Calor no plenário obriga juíza a retirar a tradicional toga
Não só os extensos depoimentos de testemunhas de defesa e de acusação, além do primeiro e único testemunho de Lindemberg Alves feito à Justiça, ontem, movimentaram o plenário do Tribunal do Júri nos últimos três dias. Mas também o forte calor no local. Sem ar-condicionado e não mais do que 15 ventiladores (alguns de teto), a própria juíza Milena Dias teve de abrir mão da tradicional toga no período da tarde.
Antes do depoimento do réu, a magistrada agradeceu a preocupação de algumas pessoas pelo seu estado físico e pediu permissão para o não uso da toga. "Realmente está muito quente. Apenas por isso", afirmou.
Até anteontem, os ventiladores móveis não estavam disponíveis na plateia, equívoco corrigido ontem pela assessoria do Fórum de Santo André.

Calmaria

Um dia depois de a advogada de Lindemberg, Ana Lúcia Assad, ter se desentendido com a juíza, durante o trabalho em plenário, ontem, o clima, apesar do insuportável calor, ficou mais ameno.
Na terça-feira, Ana Lúcia se sentiu ameçada por hostilidades de populares e pediu ajuda à OAB (Ordem dos Advogados do Brasil) de Santo André. "Solicitamos que não confundam o papel da advogada, que está cumprindo sua função constitucional, com a pessoa que está sendo julgada", disse Fábio Picarelli, presidente da OAB no município.
Antes de ser preso, Lindemberg era um jovem de periferia que trabalhava, gostava de praticar esportes, curtia baladas e namorava. Encarcerado, o rapaz /CL/CP/IPainda mantém alguns hábitos antigos.
O réu relatou como é o cotidiano dentro da penitenciária onde vive há três anos e quatro meses. "Acordo às 5h, tomo café e vou trabalhar.
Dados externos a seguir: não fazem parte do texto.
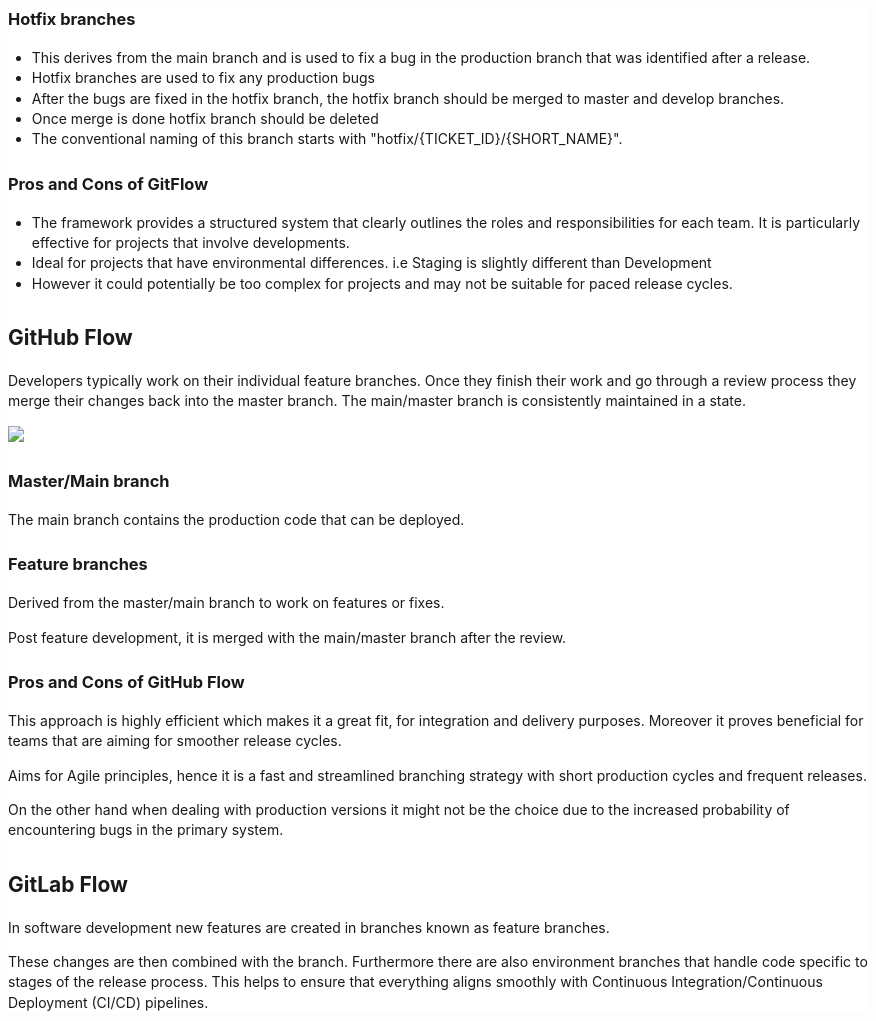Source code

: ### Hotfix branches

* This derives from the main branch and is used to fix a bug in the production branch that was identified after a release.
* Hotfix branches are used to fix any production bugs
* After the bugs are fixed in the hotfix branch, the hotfix branch should be merged to master and develop branches.
* Once merge is done hotfix branch should be deleted
* The conventional naming of this branch starts with "hotfix/{TICKET_ID}/{SHORT_NAME}".

### Pros and Cons of GitFlow

* The framework provides a structured system that clearly outlines the roles and responsibilities for each team. It is particularly effective for projects that involve developments.
* Ideal for projects that have environmental differences. i.e Staging is slightly different than Development 
* However it could potentially be too complex for projects and may not be suitable for paced release cycles.

## GitHub Flow

Developers typically work on their individual feature branches. Once they finish their work and go through a review process they merge their changes back into the master branch. The main/master branch is consistently maintained in a state.

![](/article/image3.jpg)

### Master/Main branch

The main branch contains the production code that can be deployed.

### Feature branches

Derived from the master/main branch to work on features or fixes.

Post feature development, it is merged with the main/master branch after the review.

### Pros and Cons of GitHub Flow

This approach is highly efficient which makes it a great fit, for integration and delivery purposes. Moreover it proves beneficial for teams that are aiming for smoother release cycles.

Aims for Agile principles, hence it is a fast and streamlined branching strategy with short production cycles and frequent releases. 

 On the other hand when dealing with production versions it might not be the choice due to the increased probability of encountering bugs in the primary system.

## GitLab Flow

In software development new features are created in branches known as feature branches. 

These changes are then combined with the branch. Furthermore there are also environment branches that handle code specific to stages of the release process. This helps to ensure that everything aligns smoothly with Continuous Integration/Continuous Deployment (CI/CD) pipelines.
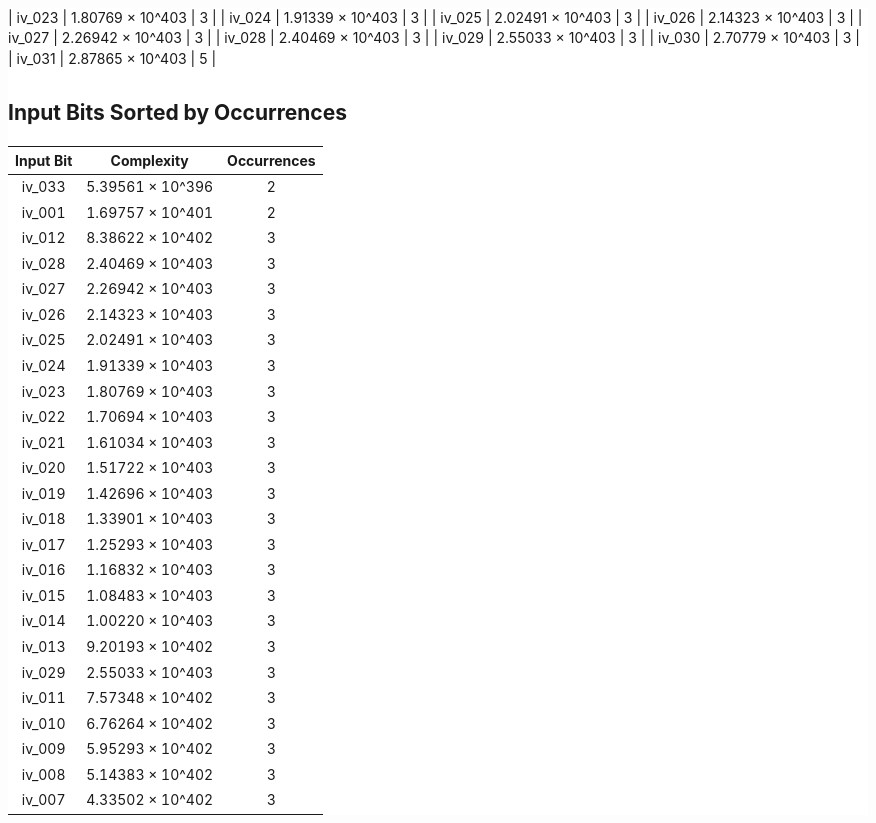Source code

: | iv_023 | 1.80769 × 10^403 | 3 |
| iv_024 | 1.91339 × 10^403 | 3 |
| iv_025 | 2.02491 × 10^403 | 3 |
| iv_026 | 2.14323 × 10^403 | 3 |
| iv_027 | 2.26942 × 10^403 | 3 |
| iv_028 | 2.40469 × 10^403 | 3 |
| iv_029 | 2.55033 × 10^403 | 3 |
| iv_030 | 2.70779 × 10^403 | 3 |
| iv_031 | 2.87865 × 10^403 | 5 |

## Input Bits Sorted by Occurrences

| Input Bit | Complexity | Occurrences |
|:---------:|:----------:|:-----------:|
| iv_033 | 5.39561 × 10^396 | 2 |
| iv_001 | 1.69757 × 10^401 | 2 |
| iv_012 | 8.38622 × 10^402 | 3 |
| iv_028 | 2.40469 × 10^403 | 3 |
| iv_027 | 2.26942 × 10^403 | 3 |
| iv_026 | 2.14323 × 10^403 | 3 |
| iv_025 | 2.02491 × 10^403 | 3 |
| iv_024 | 1.91339 × 10^403 | 3 |
| iv_023 | 1.80769 × 10^403 | 3 |
| iv_022 | 1.70694 × 10^403 | 3 |
| iv_021 | 1.61034 × 10^403 | 3 |
| iv_020 | 1.51722 × 10^403 | 3 |
| iv_019 | 1.42696 × 10^403 | 3 |
| iv_018 | 1.33901 × 10^403 | 3 |
| iv_017 | 1.25293 × 10^403 | 3 |
| iv_016 | 1.16832 × 10^403 | 3 |
| iv_015 | 1.08483 × 10^403 | 3 |
| iv_014 | 1.00220 × 10^403 | 3 |
| iv_013 | 9.20193 × 10^402 | 3 |
| iv_029 | 2.55033 × 10^403 | 3 |
| iv_011 | 7.57348 × 10^402 | 3 |
| iv_010 | 6.76264 × 10^402 | 3 |
| iv_009 | 5.95293 × 10^402 | 3 |
| iv_008 | 5.14383 × 10^402 | 3 |
| iv_007 | 4.33502 × 10^402 | 3 |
Tem o banho de sol dia sim, outro não", disse ao júri.
O futebol, que lhe rendeu o apelido de Liso por conta dos dribles e habilidade, só é liberado aos fins de semana. Lindemberg afirmou que, antes, jogava bola três vezes por semana nos campos do Jardim Santo André,
Sobre alimentação, o réu disse receber cardápio padrão com arroz, feijão e mistura variada. "Às vezes tem carne."
Declarando estar arrependido dos erros que cometeu, Lindemberg disse se apoiar na fé nos dias que tem passado dentro da prisão. "Deus está me dando força", afirmou o réu, que, ontem, usava camisa de uma banda gospel. Ele ainda relatou que estuda a Bíblia na penitenciária.